━━━ Data records ━━━
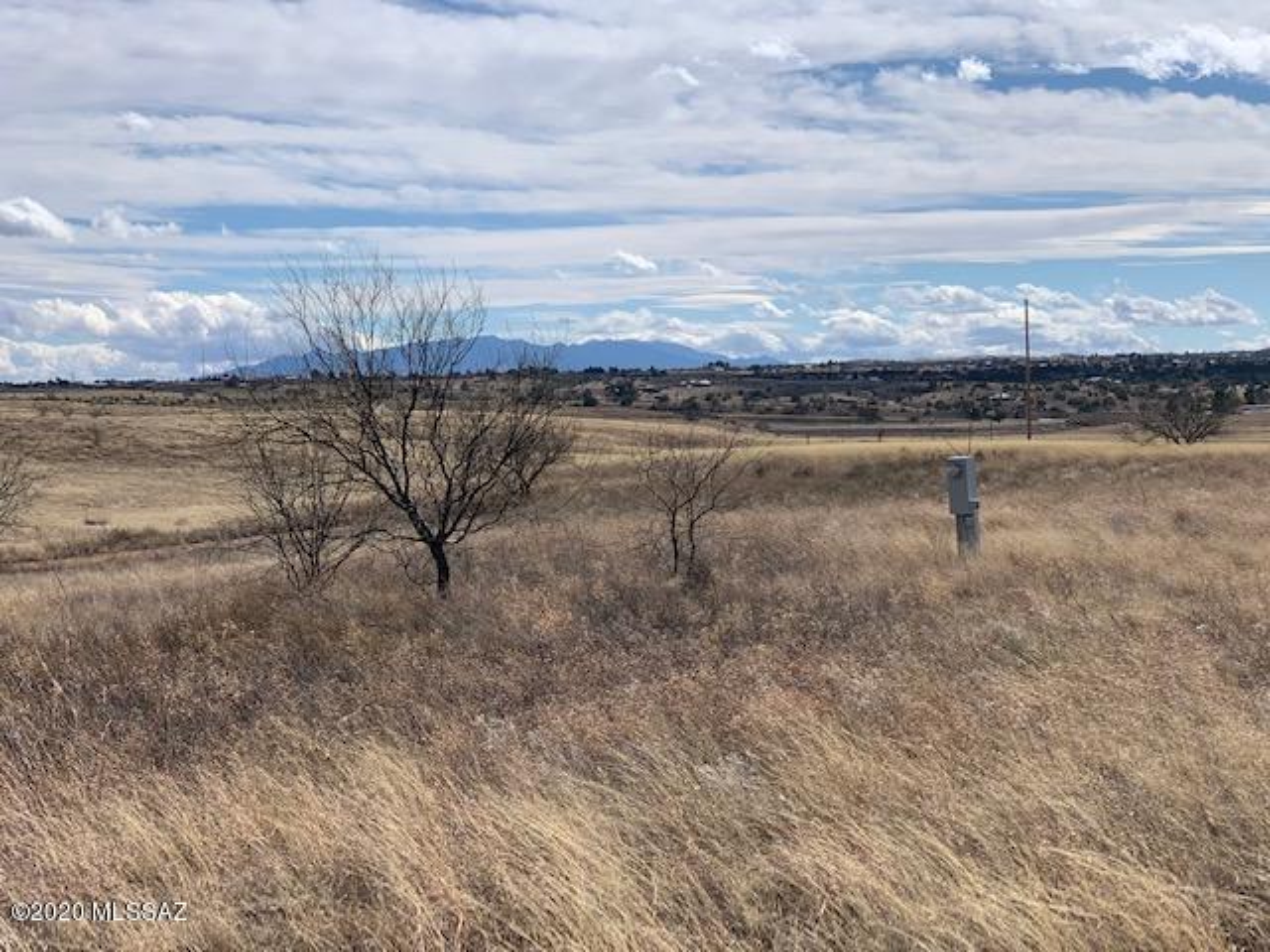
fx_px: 1908
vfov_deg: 28.0
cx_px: 635
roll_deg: +0.9
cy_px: 476
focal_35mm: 52
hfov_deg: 36.8
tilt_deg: -2.2
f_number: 2.4
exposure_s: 1/2519
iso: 16
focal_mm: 6
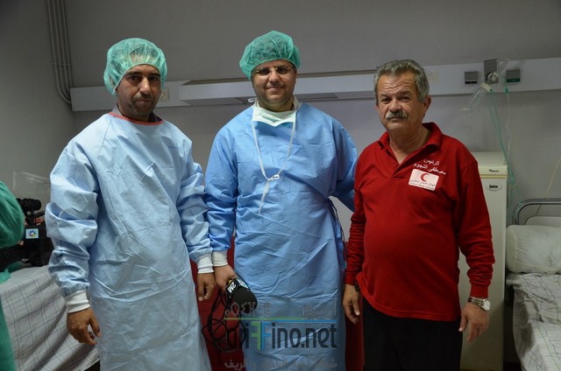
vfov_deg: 39.8
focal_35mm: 33
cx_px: 280
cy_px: 186
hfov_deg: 57.3
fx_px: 513
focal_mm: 22
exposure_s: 1/40
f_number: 3.8
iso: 800
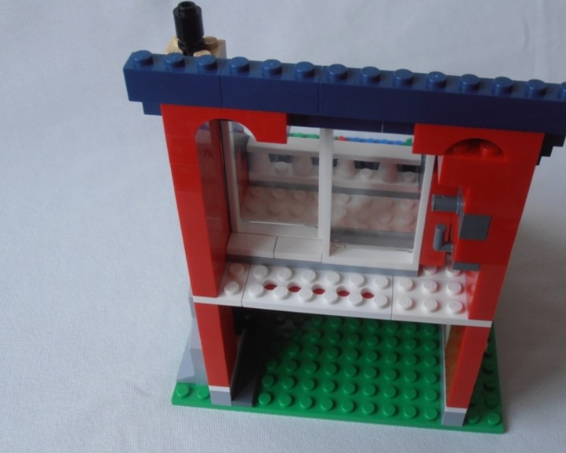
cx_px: 348
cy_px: 198
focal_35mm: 45
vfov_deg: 33.4
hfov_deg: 40.9
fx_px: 754
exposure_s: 1/100
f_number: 3.9
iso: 80
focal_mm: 6.61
━━━
● Task statement: Each entry needs to be returned verbatim, with its pictures left out.

● Expected answer:
fx_px: 1908
vfov_deg: 28.0
cx_px: 635
roll_deg: +0.9
cy_px: 476
focal_35mm: 52
hfov_deg: 36.8
tilt_deg: -2.2
f_number: 2.4
exposure_s: 1/2519
iso: 16
focal_mm: 6
vfov_deg: 39.8
focal_35mm: 33
cx_px: 280
cy_px: 186
hfov_deg: 57.3
fx_px: 513
focal_mm: 22
exposure_s: 1/40
f_number: 3.8
iso: 800
cx_px: 348
cy_px: 198
focal_35mm: 45
vfov_deg: 33.4
hfov_deg: 40.9
fx_px: 754
exposure_s: 1/100
f_number: 3.9
iso: 80
focal_mm: 6.61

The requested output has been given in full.